提供データ
☆ ☆ ☆

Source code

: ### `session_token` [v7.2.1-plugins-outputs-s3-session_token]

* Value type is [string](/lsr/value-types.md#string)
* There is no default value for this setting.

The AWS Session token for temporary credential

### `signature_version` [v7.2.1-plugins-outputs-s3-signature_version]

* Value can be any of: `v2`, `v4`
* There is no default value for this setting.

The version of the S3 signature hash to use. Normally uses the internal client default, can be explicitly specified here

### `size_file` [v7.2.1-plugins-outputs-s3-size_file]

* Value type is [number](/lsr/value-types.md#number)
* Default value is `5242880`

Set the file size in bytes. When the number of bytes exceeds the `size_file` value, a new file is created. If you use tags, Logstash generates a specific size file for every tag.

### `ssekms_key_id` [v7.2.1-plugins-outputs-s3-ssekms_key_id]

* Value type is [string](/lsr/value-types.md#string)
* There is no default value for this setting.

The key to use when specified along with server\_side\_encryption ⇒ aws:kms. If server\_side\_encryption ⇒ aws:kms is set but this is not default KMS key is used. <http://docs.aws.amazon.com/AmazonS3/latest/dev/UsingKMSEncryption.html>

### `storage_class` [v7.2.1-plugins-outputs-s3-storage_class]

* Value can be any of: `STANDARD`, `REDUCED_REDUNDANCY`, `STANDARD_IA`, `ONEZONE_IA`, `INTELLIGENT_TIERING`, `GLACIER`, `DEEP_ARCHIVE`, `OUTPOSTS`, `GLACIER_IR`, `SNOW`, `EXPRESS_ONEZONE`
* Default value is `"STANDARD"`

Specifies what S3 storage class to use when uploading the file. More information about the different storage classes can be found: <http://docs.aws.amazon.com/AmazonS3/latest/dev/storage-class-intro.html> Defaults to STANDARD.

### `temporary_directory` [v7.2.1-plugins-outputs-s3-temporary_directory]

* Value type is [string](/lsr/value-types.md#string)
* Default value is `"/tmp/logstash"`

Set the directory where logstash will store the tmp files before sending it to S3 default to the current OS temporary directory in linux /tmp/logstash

☆ ☆ ☆

タスク詳細
上のデータから、文字列「number」を含む行をすべて抽出してください。大文字と小文字は区別します。

解答
* Value type is [number](/lsr/value-types.md#number)
Set the file size in bytes. When the number of bytes exceeds the `size_file` value, a new file is created. If you use tags, Logstash generates a specific size file for every tag.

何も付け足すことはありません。